La représentation camusienne de la figure Hélène, étant celle-ci le symbole parfait de la beauté et de la mesure, ne peut que rappeler celle de certains personnages de La Guerre de Troie n’aura pas lieu : notamment Priam, le Géomètre et Démokos. En réalité, si nous adoptons un regard plus attentif, les ressemblances ne sont que partielles. Quoiqu’ils chantent les louanges de tout ce qui est idéal (la beauté au-dessus de tout), ces personnages manifestent d’autres prédilections : celle de la guerre, surtout. En d’autres termes, le concept de beauté subit une déformation : au lieu d’être fin, elle devient moyen. Lors de la grande scène collective où Hector tente de convaincre son père de laisser partir Hélène, l’éloge que Priam fait de la guerre dépasse celui sur la beauté (la guerre serait même cause de la beauté, sinon de tout sens) :

PRIAM : Mais savez-vous pourquoi vous êtes là, toutes si belles et si vaillantes ? C’est parce que vos maris et vos pères et vos aïeux furent des guerriers. S’ils avaient été paresseux aux armes, s’ils n’avaient pas su que cette occupation terne et stupide qu’est la vie se justifie soudain et s’illumine par le mépris que les hommes ont d’elle, c’est vous qui seriez lâches et réclameriez la guerre. Il n’y a pas deux façons de se rendre immortel ici-bas, c’est d’oublier qu’on est mortel (Giraudoux, 1982, p. 501).

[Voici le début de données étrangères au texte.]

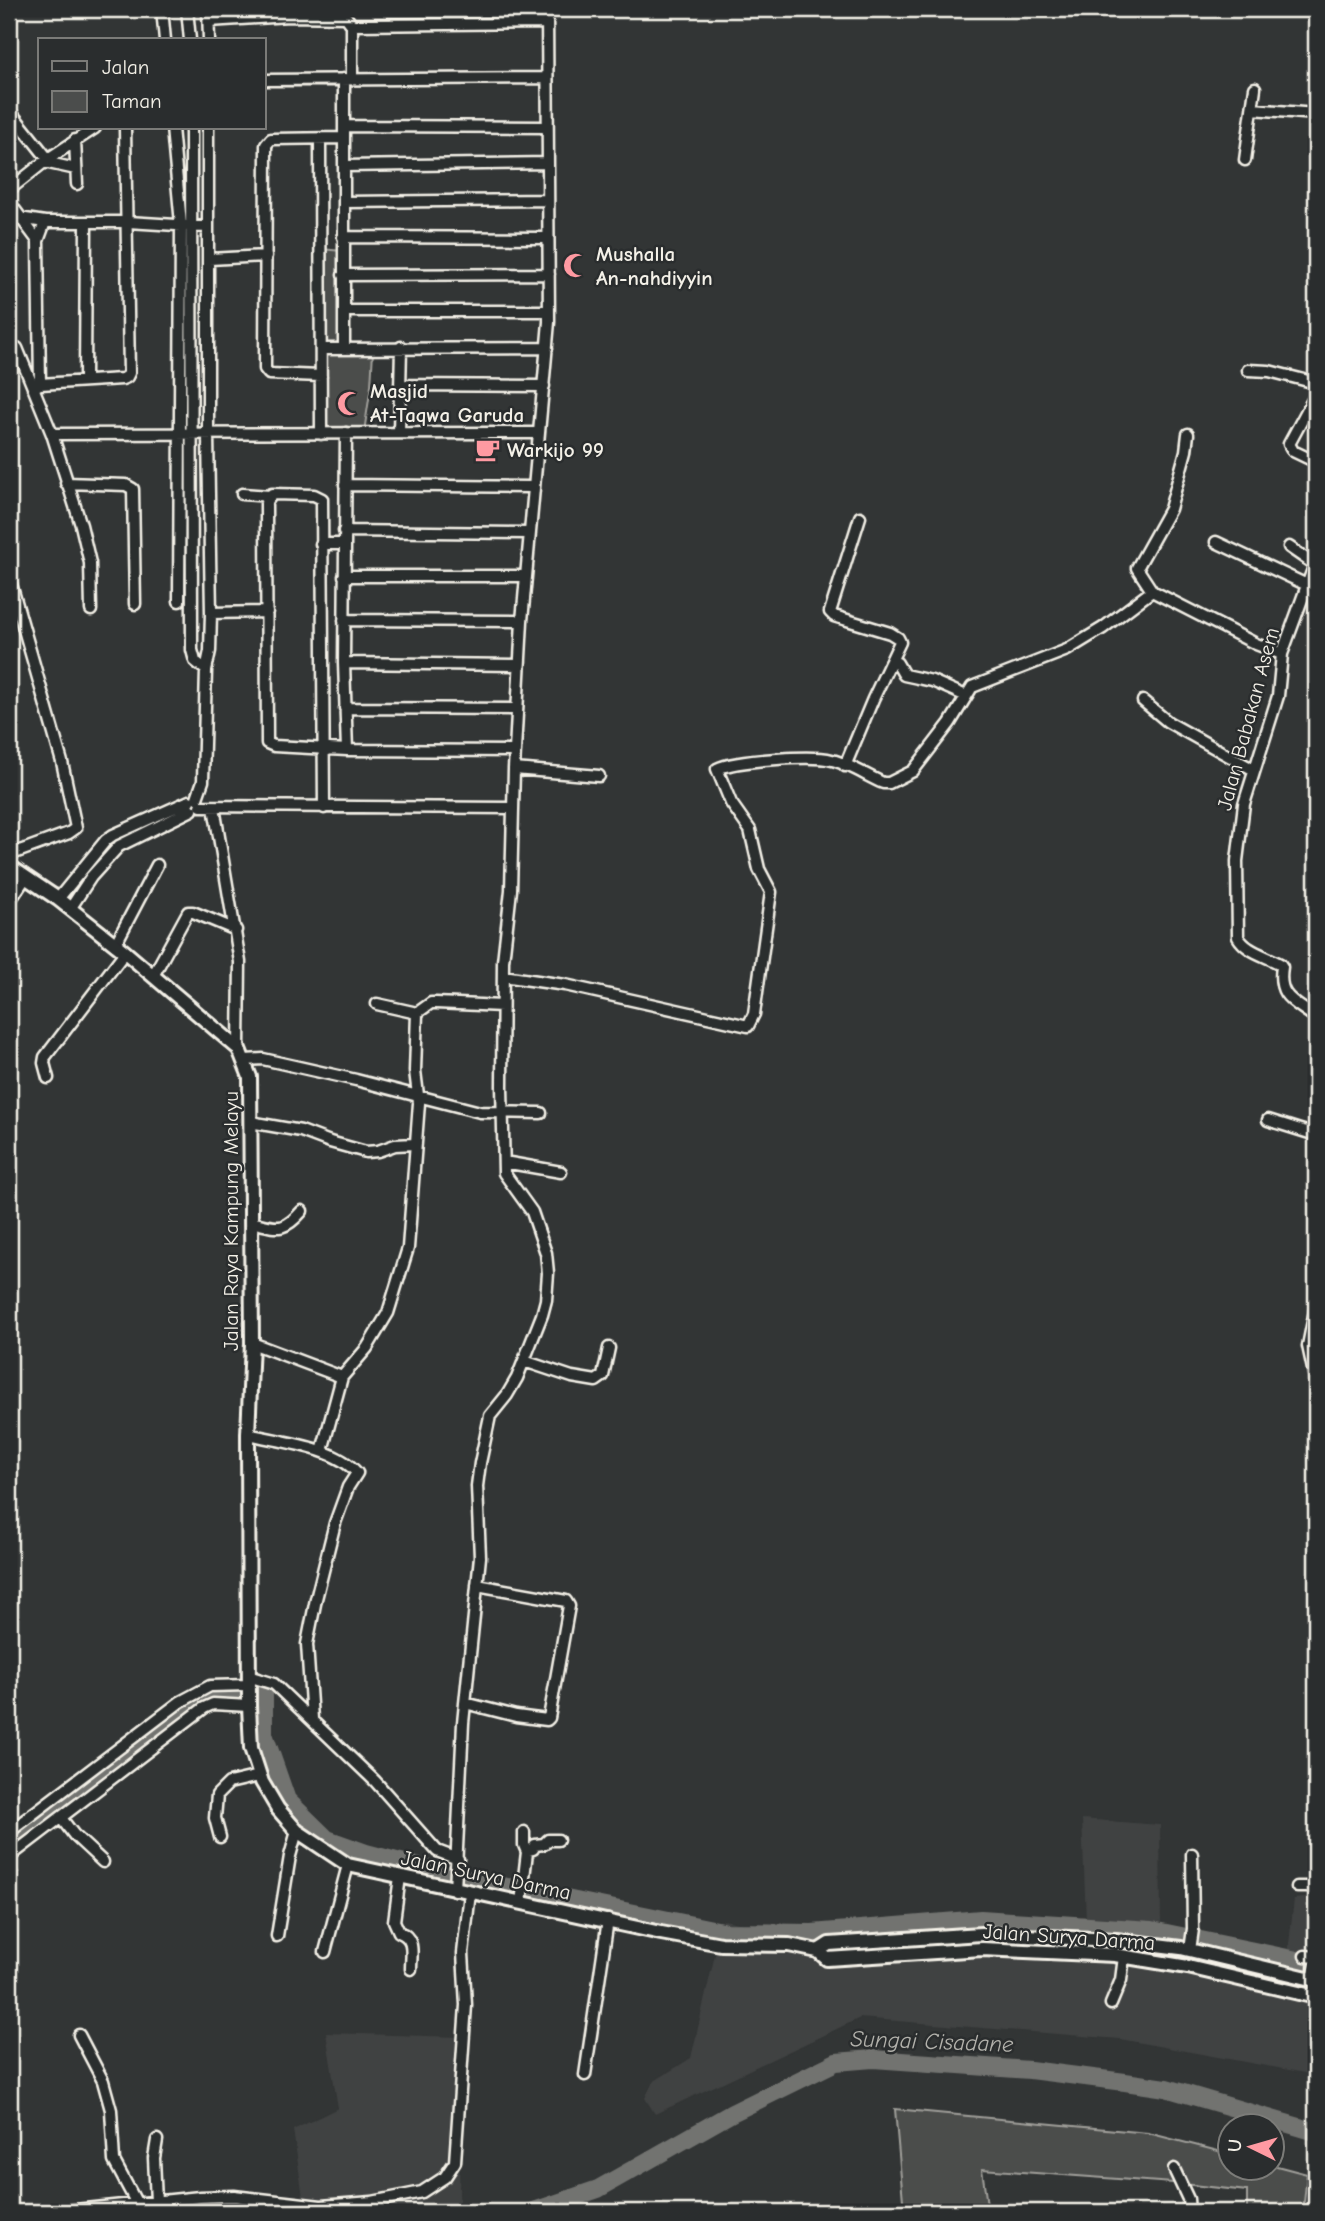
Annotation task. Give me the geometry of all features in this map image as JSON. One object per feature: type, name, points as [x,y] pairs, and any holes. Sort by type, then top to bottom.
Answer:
[{"type":"main road","points":[[9,866],[58,899],[120,948],[242,1054]]},
{"type":"main road","name":"Jalan Raya Kampung Melayu","points":[[242,1054],[250,1077],[248,1691]]},
{"type":"main road","name":"Jalan Surya Darma","points":[[248,1691],[251,1748],[259,1776],[278,1809],[297,1831],[348,1865],[455,1888],[470,1894],[522,1900],[661,1933],[721,1944],[789,1945],[818,1951],[827,1959],[982,1949],[1124,1956],[1188,1966],[1316,1997]]},
{"type":"main road","name":"Jalan Surya Darma","points":[[818,1951],[829,1944],[981,1934],[1116,1940],[1190,1948],[1315,1974]]},
{"type":"street","points":[[162,9],[165,38]]},
{"type":"street","points":[[187,9],[190,38]]},
{"type":"street","points":[[208,9],[209,38]]},
{"type":"street","points":[[455,1888],[465,1703],[480,1557],[477,1486],[483,1442],[490,1416],[507,1395],[542,1315],[548,1273],[546,1253],[532,1212],[506,1176],[502,1006],[504,942],[511,890],[512,808],[522,621],[537,433],[547,348],[547,9]]},
{"type":"street","points":[[209,21],[289,12],[348,17],[547,23]]},
{"type":"street","points":[[344,349],[342,138],[348,79],[348,17]]},
{"type":"street","points":[[266,80],[547,78]]},
{"type":"street","points":[[1245,160],[1255,88]]},
{"type":"street","points":[[1253,109],[1316,114]]},
{"type":"street","points":[[9,110],[46,160],[76,169]]},
{"type":"street","points":[[344,126],[547,127]]},
{"type":"street","points":[[9,190],[46,160],[92,130]]},
{"type":"street","points":[[36,386],[122,379],[129,373],[125,130]]},
{"type":"street","points":[[172,130],[186,224]]},
{"type":"street","points":[[179,601],[185,434],[186,224],[191,130]]},
{"type":"street","points":[[70,909],[91,877],[119,846],[195,804],[202,786],[211,613],[208,130]]},
{"type":"street","points":[[321,376],[277,376],[267,372],[267,142],[278,139],[342,138]]},
{"type":"street","points":[[320,139],[321,434]]},
{"type":"street","points":[[75,140],[77,184]]},
{"type":"street","points":[[344,166],[548,163]]},
{"type":"street","points":[[344,202],[548,200]]},
{"type":"street","points":[[9,202],[38,242]]},
{"type":"street","points":[[19,218],[45,222],[128,222],[208,227]]},
{"type":"street","points":[[36,386],[38,242],[45,222]]},
{"type":"street","points":[[85,381],[86,223]]},
{"type":"street","points":[[344,237],[548,238]]},
{"type":"street","points":[[210,259],[266,256]]},
{"type":"street","points":[[344,275],[549,274]]},
{"type":"street","points":[[344,311],[548,311]]},
{"type":"street","points":[[399,432],[401,347]]},
{"type":"street","points":[[17,348],[36,386],[88,548],[91,610]]},
{"type":"street","points":[[321,349],[547,348]]},
{"type":"street","points":[[1248,370],[1269,371],[1316,383]]},
{"type":"street","points":[[400,385],[544,386]]},
{"type":"street","points":[[1316,394],[1289,444],[1293,451],[1316,462]]},
{"type":"street","points":[[52,433],[537,433]]},
{"type":"street","points":[[346,433],[346,750]]},
{"type":"street","points":[[185,434],[192,649],[195,661],[206,670]]},
{"type":"street","points":[[1188,434],[1170,509],[1137,568],[1152,591],[1256,644],[1282,654]]},
{"type":"street","points":[[66,484],[127,485],[134,489],[135,604]]},
{"type":"street","points":[[345,485],[533,487]]},
{"type":"street","points":[[243,494],[303,494],[320,496],[322,503],[324,808]]},
{"type":"street","points":[[270,496],[266,503],[268,744],[346,750],[515,751]]},
{"type":"street","points":[[845,766],[900,642],[896,636],[830,612],[860,517]]},
{"type":"street","points":[[344,531],[529,533]]},
{"type":"street","points":[[1216,542],[1307,585]]},
{"type":"street","points":[[321,544],[344,544]]},
{"type":"street","points":[[1289,547],[1316,563]]},
{"type":"street","name":"Jalan Babakan Asem","points":[[1316,563],[1282,654],[1278,696],[1244,804],[1239,833],[1237,880],[1238,937],[1250,949],[1280,964],[1283,993],[1316,1018]]},
{"type":"street","points":[[344,576],[526,576]]},
{"type":"street","points":[[9,577],[62,762],[76,828],[69,834],[9,855]]},
{"type":"street","points":[[503,976],[565,985],[748,1026],[754,1014],[771,892],[759,869],[750,830],[731,803],[717,769],[780,759],[832,760],[883,783],[889,783],[912,771],[926,756],[972,687],[1067,650],[1152,591]]},
{"type":"street","points":[[211,613],[267,612]]},
{"type":"street","points":[[344,620],[522,621]]},
{"type":"street","points":[[893,661],[904,675],[932,681],[966,696]]},
{"type":"street","points":[[344,663],[519,665]]},
{"type":"street","points":[[1143,701],[1167,722],[1254,770]]},
{"type":"street","points":[[345,708],[517,709]]},
{"type":"street","points":[[514,769],[599,776]]},
{"type":"street","points":[[58,899],[106,840],[122,830],[195,804],[214,807],[512,808]]},
{"type":"street","points":[[214,807],[240,962],[242,1054],[480,1112],[541,1112]]},
{"type":"street","points":[[48,1078],[45,1057],[120,948],[157,865]]},
{"type":"street","points":[[9,902],[26,877]]},
{"type":"street","points":[[153,975],[188,912],[236,930]]},
{"type":"street","points":[[377,1004],[417,1013],[431,1003],[502,1006]]},
{"type":"street","points":[[322,1451],[342,1377],[367,1348],[393,1300],[408,1248],[418,1096],[415,1071],[417,1013]]},
{"type":"street","points":[[1268,1120],[1316,1135]]},
{"type":"street","points":[[250,1122],[301,1131],[366,1152],[395,1145],[415,1144]]},
{"type":"street","points":[[504,1162],[561,1172]]},
{"type":"street","points":[[251,1223],[282,1228],[302,1211]]},
{"type":"street","points":[[1316,1306],[1308,1346],[1316,1383]]},
{"type":"street","points":[[251,1343],[342,1377]]},
{"type":"street","points":[[524,1361],[572,1377],[596,1381],[603,1376],[609,1349]]},
{"type":"street","points":[[248,1434],[322,1451],[342,1460],[357,1473],[348,1487],[335,1523],[307,1644],[312,1719]]},
{"type":"street","points":[[465,1703],[516,1716],[547,1720],[569,1606],[566,1601],[551,1597],[477,1585]]},
{"type":"street","points":[[9,1857],[204,1708],[274,1684],[402,1810],[437,1851],[458,1865]]},
{"type":"street","points":[[9,1832],[180,1702],[210,1686],[248,1691]]},
{"type":"street","points":[[220,1837],[215,1818],[217,1795],[229,1783],[259,1776]]},
{"type":"street","points":[[61,1818],[74,1835],[103,1862]]},
{"type":"street","points":[[277,1936],[290,1856],[297,1831]]},
{"type":"street","points":[[522,1900],[527,1850],[524,1845],[524,1832]]},
{"type":"street","points":[[527,1850],[544,1844],[547,1840],[558,1840]]},
{"type":"street","points":[[1190,1948],[1193,1928],[1192,1854]]},
{"type":"street","points":[[326,1952],[348,1865]]},
{"type":"street","points":[[9,1866],[12,1876],[9,1882]]},
{"type":"street","points":[[400,1877],[394,1921],[399,1932],[408,1935],[411,1941],[411,1969]]},
{"type":"street","points":[[1297,1887],[1316,1886]]},
{"type":"street","points":[[56,2212],[234,2196],[321,2206],[372,2202],[422,2192],[445,2177],[455,2162],[467,2005],[463,1953],[470,1894]]},
{"type":"street","points":[[585,2075],[608,1920]]},
{"type":"street","points":[[1111,2004],[1121,1980],[1124,1956]]},
{"type":"street","points":[[1305,1956],[1316,1957]]},
{"type":"street","points":[[79,2035],[103,2081],[111,2110],[114,2161],[137,2204]]},
{"type":"street","points":[[156,2202],[157,2140]]},
{"type":"street","points":[[1174,2169],[1188,2199],[1189,2212]]},
{"type":"shaded area","points":[[1082,1819],[1160,1825],[1161,1928],[1288,1953],[1294,1899],[1316,1897],[1316,2078],[1305,2073],[1120,2039],[860,2018],[655,2114],[645,2098],[653,2082],[691,2058],[723,1920],[775,1930],[989,1917],[1086,1920]]},
{"type":"shaded area","points":[[326,2033],[461,2037],[459,2201],[439,2212],[9,2212],[9,2205],[303,2197],[293,2130],[338,2108]]},
{"type":"green space","points":[[321,249],[342,251],[343,348],[321,347]]},
{"type":"green space","points":[[324,351],[373,351],[364,432],[324,431]]},
{"type":"green space","points":[[895,2109],[1148,2133],[1216,2150],[1216,2182],[1286,2182],[1286,2168],[1307,2174],[1303,2212],[1247,2212],[1247,2191],[982,2169],[988,2212],[904,2212]]},
{"type":"waterway","points":[[9,1847],[181,1708],[223,1691],[264,1693],[264,1734],[287,1800],[327,1839],[366,1853],[454,1876],[727,1932],[812,1933],[981,1919],[1152,1930],[1316,1964]]},
{"type":"waterway","name":"Sungai Cisadane","points":[[531,2212],[598,2189],[732,2113],[836,2062],[873,2059],[1030,2070],[1125,2082],[1166,2088],[1316,2132]]},
{"type":"place","name":"Mushalla An-nahdiyyin","points":[[576,266]]},
{"type":"place","name":"Masjid At-Taqwa Garuda","points":[[350,403]]},
{"type":"place","name":"Warkijo 99","points":[[487,450]]}]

Le discours de Camus, tout en invitant à prendre les armes en faveur de la beauté (comme les Grecs l’ont déjà fait pour Hélène), aspire à la paix et à la conciliation ; c’est pourquoi les dernières lignes de L’Exil d’Hélène, citant Eschyle, se placent sous le signe du calme et de la sérénité : « “âme sereine comme le calme des mers”, la beauté d’Hélène (Camus, 2008a, p. 601). » Sans se dédouaner de ses responsabilités en tant que citoyen en temps de conflit, Camus considère la guerre comme quelque chose de tout à fait inexcusable : « Rien n’est moins excusable que la guerre et l’appel aux haines nationales » (Camus, 2006b, p. 888). L’idée de la beauté vient constituer un bouclier contre la guerre et contre ces idéaux qui, au lieu de défendre la paix, favorisent la poursuite de la guerre. Dans L’Homme révolté, Camus fait de la beauté un fondement de la révolte et de tout révolution positive : « La beauté, sans doute, ne fait pas les révolutions. Mais un jour vient où les révolutions ont besoin d’elle » (Camus, 2008a, p. 299). Camus se place donc dans la lignée de Gorgias (Éloge d’Hélène19) et d’Isocrate (Éloge d’Hélène20), qu’il cite aussi dans ses Carnets21. L’Exil d’Hélène aborde l’héroïne grecque à l’instar d’une créature sans tâche, innocente : « Hélène n’est pas coupable mais victime des dieux. Après la catastrophe elle reprend le cours de sa vie » (Camus, 2006b, p. 1083). 

Conclusions

Comme nous avons pu le constater, les deux réécritures ici abordées présentent des différences et des analogies très importantes. L’Hélène de Giraudoux, avec son identité fluctuante et ses facultés dépassant les limites de l’imagination, rejoint la notion de sublime : elle constitue « une “présence” qui excède ce que la pensée imaginante peut saisir, d’un coup, en une forme – ce qu’elle peut former » (Lyotard, 2015, p. 56). L’Hélène de Camus, avec son identité fixe et avec son caractère à la portée humaine, rejoint la notion d’une beauté qui, comme chez Platon, se lie au bien, à la proportion et à la vérité. La puissance sublime de l’Hélène giralducienne, mise dramaturgiquement en situation, contribue à l’éclat de la guerre ; la beauté de l’Hélène camusienne, insérée dans un essai lyrique ainsi que philosophique et politique, se révèle un modèle contribuant à la paix et au bonheur. En apparence si opposées, ces deux récritures se rejoignent dans leur finalité : Giraudoux et Camus, plus pacifiques que pacifistes, prennent position contre la guerre et contre ces idéologies la provoquant, l’incitant. Une finalité qui est atteinte à travers des moyens différents : Camus opte pour une esthétique de la beauté, Giraudoux opte pour une esthétique du sublime. Tout en refusant l’idée d’art engagé, l’esthétique adoptée par Giraudoux, notamment en lien avec le personnage d’Hélène, touche et veut toucher au politique. La réflexion de Lyotard, qui distingue de manière nette esthétique du sublime et sublime en politique, nous aide à comprendre le double mouvement de Giraudoux : « Quant à une politique du sublime, il n’y en a pas. Elle est seulement la Terreur. Mais dans la politique, il y a une esthétique du sublime. Les acteurs, les héros, du drame politique sont toujours suspects et devront toujours être suspectés d’obéir à des motifs particuliers et intéressés » (Lyotard, 1986a, pp. 112-113).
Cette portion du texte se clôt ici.